Most importantly it gave us trending information that told us the health of the program; were we falling behind the cost savings curve or were we accelerating the cost savings? We needed this information to determine if individual projects needed to be accelerated and if we needed to start more projects in order to achieve the savings target. We realized later in the effort that we had developed a generic set of decision modeling and tracking tools that could be used to plan and track virtually any complex cost-savings program.
Results
Over the succeeding several months, dozens of high-value migrations were scheduled and the team accelerated both the program and the savings. The following year, the Infrastructure Rationalization program received the program of the year award within Schwab. The Managing Director of the Program Robin McGlothin and the Program Manager Jodi Speegle were both publicly recognized by Charles Schwab (in person) for their outstanding achievement.

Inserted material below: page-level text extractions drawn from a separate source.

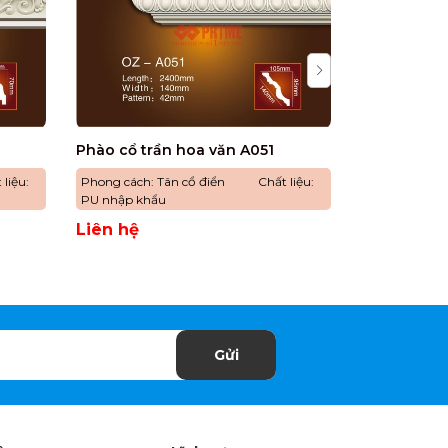
Phào cổ trần hoa văn A051
Phào cổ tr
liệu:
Phong cách: Tân cổ điển Chất liệu:
Phong cách:
PU nhập khẩu
PU nhập khẩ
Liên hệ
Liên hệ
Gửi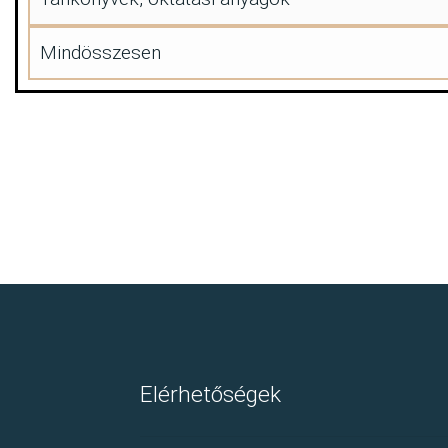
Mindösszesen
Elérhetőségek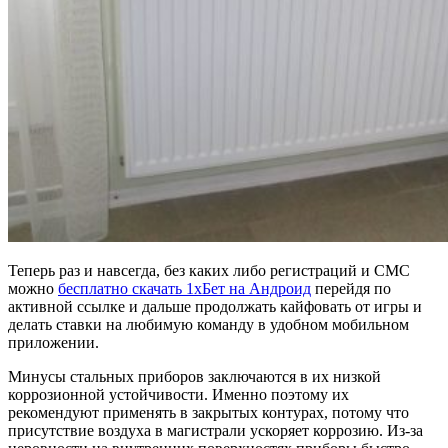
Теперь раз и навсегда, без каких либо регистраций и СМС
можно
бесплатно скачать 1хБет на Андроид
перейдя по
активной ссылке и дальше продолжать кайфовать от игры и
делать ставки на любимую команду в удобном мобильном
приложении.
Минусы стальных приборов заключаются в их низкой
коррозионной устойчивости. Именно поэтому их
рекомендуют применять в закрытых контурах, потому что
присутствие воздуха в магистрали ускоряет коррозию. Из-за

In the same year, The Research Board Inc. was hired to conduct a study of Rationalization Initiatives for American Airlines who were about to embark on a similar effort. In this report, we were recognized by Schwab as a key strategic consultant whose “focus was not on a tool or methodology related to rationalization, but rather on an approach to prioritizing the work effort, focused fast time to implementation deliverables and implementing a repeatable process for the implementation/deployment effort.“
At the time the report was written it went on to say, ”Schwab is in the midst of a three-year ‘Distributed Services Infrastructure Rationalization’ effort, which addresses consolidation and rationalization on a so-called ‘component’ level. The scope of the effort includes the migration of 1,100 Solaris/AIX servers supporting 145 applications to a Lintel environment. After 18 months, 60 percent of servers have been completed, while 8 percent of the servers in scope have not been scheduled, so it is an ongoing process. Schwab leveraged vendor partners such as IBM, HP, and Sun for the strategy portion while requesting proposals from IBM, HP, and LateralWorks (to become Lateralworks) for professional services assistance in taking the program from a strategy and planning to implementation/deployment phase. LateralWorks (to become Lateralworks) is now the key vendor in the services portion of the initiative. The run rate of savings is $8.8 million, which is directly attributed to a simpler managing of the integrated standard stack for all future Lintel deployments as well as a reduction in vendors and products.”

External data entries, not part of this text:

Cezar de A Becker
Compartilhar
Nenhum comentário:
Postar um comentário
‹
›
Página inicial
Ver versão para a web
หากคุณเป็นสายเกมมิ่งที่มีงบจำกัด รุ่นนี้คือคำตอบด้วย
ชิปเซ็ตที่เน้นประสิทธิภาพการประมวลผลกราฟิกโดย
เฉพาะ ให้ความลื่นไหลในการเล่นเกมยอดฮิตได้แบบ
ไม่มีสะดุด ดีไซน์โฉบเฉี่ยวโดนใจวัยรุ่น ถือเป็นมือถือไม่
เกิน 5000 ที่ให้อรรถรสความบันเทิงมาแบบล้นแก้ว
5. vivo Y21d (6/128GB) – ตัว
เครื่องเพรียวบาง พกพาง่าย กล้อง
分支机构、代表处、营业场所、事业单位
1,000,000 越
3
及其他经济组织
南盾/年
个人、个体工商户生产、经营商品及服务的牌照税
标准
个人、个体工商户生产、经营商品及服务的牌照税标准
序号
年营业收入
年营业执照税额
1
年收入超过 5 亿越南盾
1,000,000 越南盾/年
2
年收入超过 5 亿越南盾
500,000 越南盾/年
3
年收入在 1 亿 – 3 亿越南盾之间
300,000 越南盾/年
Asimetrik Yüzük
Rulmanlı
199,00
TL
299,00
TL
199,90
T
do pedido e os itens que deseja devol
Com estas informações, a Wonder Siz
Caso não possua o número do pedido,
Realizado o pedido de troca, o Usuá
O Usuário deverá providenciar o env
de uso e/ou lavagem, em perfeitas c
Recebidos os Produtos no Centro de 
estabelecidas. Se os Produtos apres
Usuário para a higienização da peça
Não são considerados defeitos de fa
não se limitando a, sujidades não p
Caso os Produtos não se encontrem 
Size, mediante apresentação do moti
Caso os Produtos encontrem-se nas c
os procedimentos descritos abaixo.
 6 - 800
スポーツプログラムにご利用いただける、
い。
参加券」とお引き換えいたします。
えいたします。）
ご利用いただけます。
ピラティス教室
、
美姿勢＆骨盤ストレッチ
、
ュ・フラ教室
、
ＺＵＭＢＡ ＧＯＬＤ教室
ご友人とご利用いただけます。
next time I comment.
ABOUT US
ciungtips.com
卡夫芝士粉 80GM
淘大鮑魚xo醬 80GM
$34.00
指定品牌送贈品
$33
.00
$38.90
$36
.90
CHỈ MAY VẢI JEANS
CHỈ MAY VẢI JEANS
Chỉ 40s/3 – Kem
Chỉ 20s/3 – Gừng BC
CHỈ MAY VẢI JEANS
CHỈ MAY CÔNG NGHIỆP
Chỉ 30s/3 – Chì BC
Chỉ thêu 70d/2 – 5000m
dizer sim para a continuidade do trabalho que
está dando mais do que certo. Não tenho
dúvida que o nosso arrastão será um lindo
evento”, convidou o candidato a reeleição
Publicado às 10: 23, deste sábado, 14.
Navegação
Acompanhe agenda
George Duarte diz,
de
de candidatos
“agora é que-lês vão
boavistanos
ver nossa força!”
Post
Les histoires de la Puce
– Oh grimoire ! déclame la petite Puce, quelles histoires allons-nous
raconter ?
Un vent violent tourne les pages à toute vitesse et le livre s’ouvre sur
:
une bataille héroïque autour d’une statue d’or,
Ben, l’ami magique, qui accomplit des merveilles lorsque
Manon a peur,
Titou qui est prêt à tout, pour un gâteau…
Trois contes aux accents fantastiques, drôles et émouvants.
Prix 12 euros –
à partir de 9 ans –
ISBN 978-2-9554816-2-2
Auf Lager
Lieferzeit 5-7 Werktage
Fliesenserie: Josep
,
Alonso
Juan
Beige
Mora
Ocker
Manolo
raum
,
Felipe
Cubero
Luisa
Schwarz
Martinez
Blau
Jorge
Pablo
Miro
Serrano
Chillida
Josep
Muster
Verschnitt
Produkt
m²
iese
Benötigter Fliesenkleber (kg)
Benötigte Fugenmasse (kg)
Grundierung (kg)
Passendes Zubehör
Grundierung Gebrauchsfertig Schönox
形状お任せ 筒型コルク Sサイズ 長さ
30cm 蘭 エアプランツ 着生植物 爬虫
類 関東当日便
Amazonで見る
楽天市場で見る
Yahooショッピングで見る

When the project completed, through consolidation and optimization the team reduced the number of servers from 1100 to 400. The Schwab Team beat their savings targets and came in ahead of schedule. In discussions with the team just prior to concluding the program, they attributed the success to the portfolio prioritization model that was developed which told them which servers they should target first to maximize their savings early and gave them the sequence of project start-up that allowed them to beat their own schedule. The execution process has since migrated throughout that division of Schwab.